→ GIVEN MATERIAL
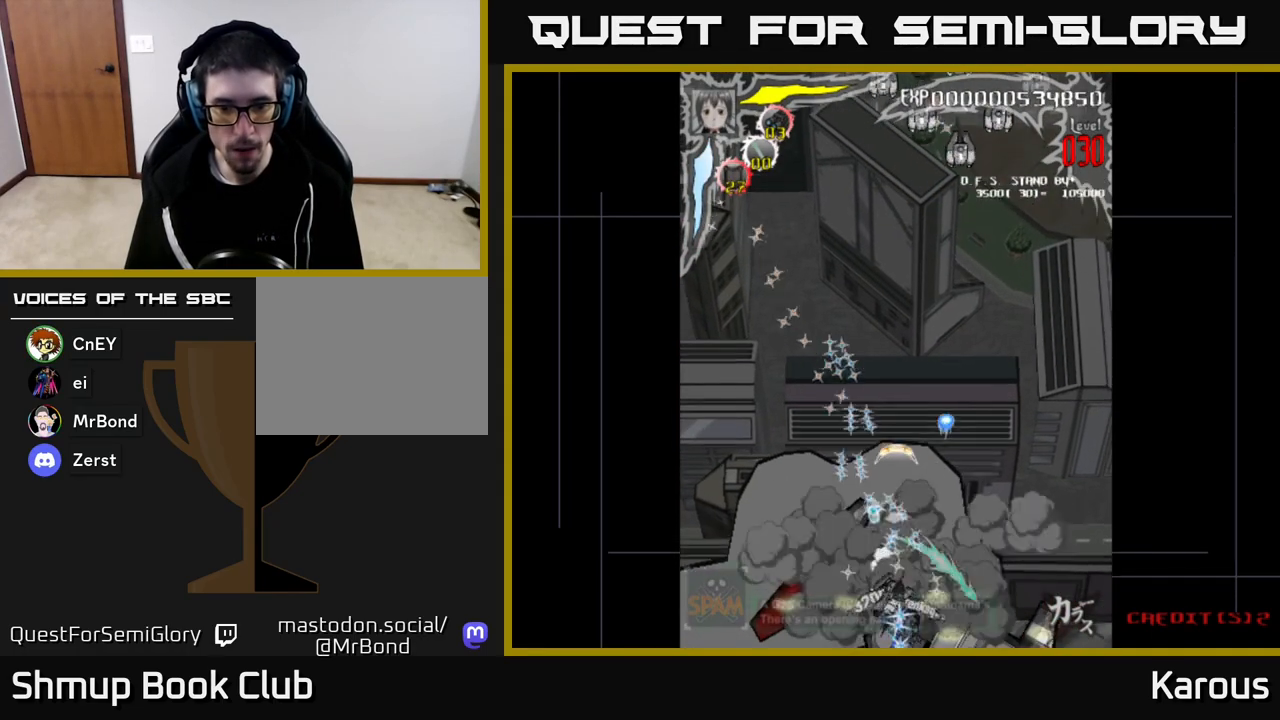
{"buttons": ["A", "DPAD_UP", "DPAD_RIGHT"], "left_stick": "center", "right_stick": "center", "events": [[17, "B", "up"], [67, "B", "down"], [167, "B", "up"], [200, "DPAD_UP", "down"], [217, "B", "down"], [317, "B", "up"], [317, "DPAD_LEFT", "up"], [367, "DPAD_RIGHT", "down"], [383, "B", "down"], [417, "A", "down"], [450, "B", "up"]]}
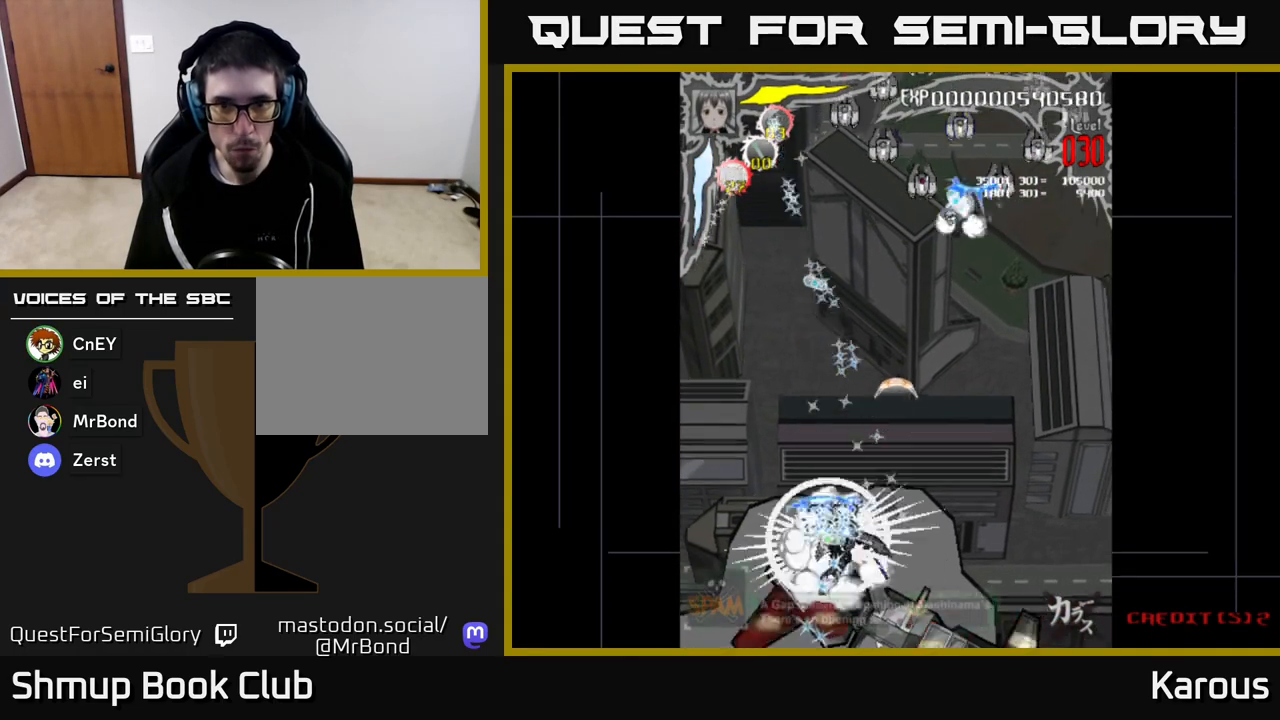
{"buttons": ["DPAD_UP"], "left_stick": "center", "right_stick": "center", "events": [[450, "DPAD_RIGHT", "up"], [483, "A", "up"]]}
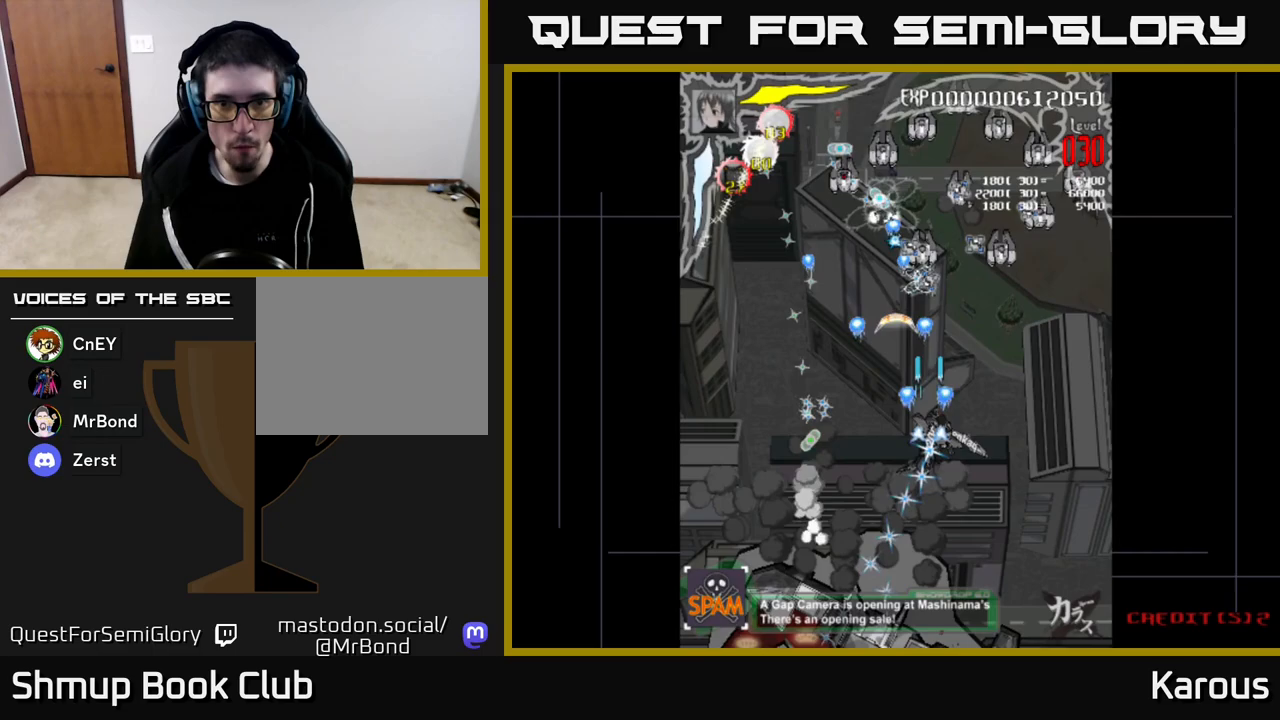
{"buttons": ["DPAD_RIGHT"], "left_stick": "center", "right_stick": "center", "events": [[317, "X", "down"], [333, "DPAD_RIGHT", "down"], [383, "X", "up"], [467, "DPAD_UP", "up"]]}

→ WORK REQUIRED
Copy out the material above exactly; the images stay out.

→ TASK RESULT
{"buttons": ["A", "DPAD_UP", "DPAD_RIGHT"], "left_stick": "center", "right_stick": "center", "events": [[17, "B", "up"], [67, "B", "down"], [167, "B", "up"], [200, "DPAD_UP", "down"], [217, "B", "down"], [317, "B", "up"], [317, "DPAD_LEFT", "up"], [367, "DPAD_RIGHT", "down"], [383, "B", "down"], [417, "A", "down"], [450, "B", "up"]]}
{"buttons": ["DPAD_UP"], "left_stick": "center", "right_stick": "center", "events": [[450, "DPAD_RIGHT", "up"], [483, "A", "up"]]}
{"buttons": ["DPAD_RIGHT"], "left_stick": "center", "right_stick": "center", "events": [[317, "X", "down"], [333, "DPAD_RIGHT", "down"], [383, "X", "up"], [467, "DPAD_UP", "up"]]}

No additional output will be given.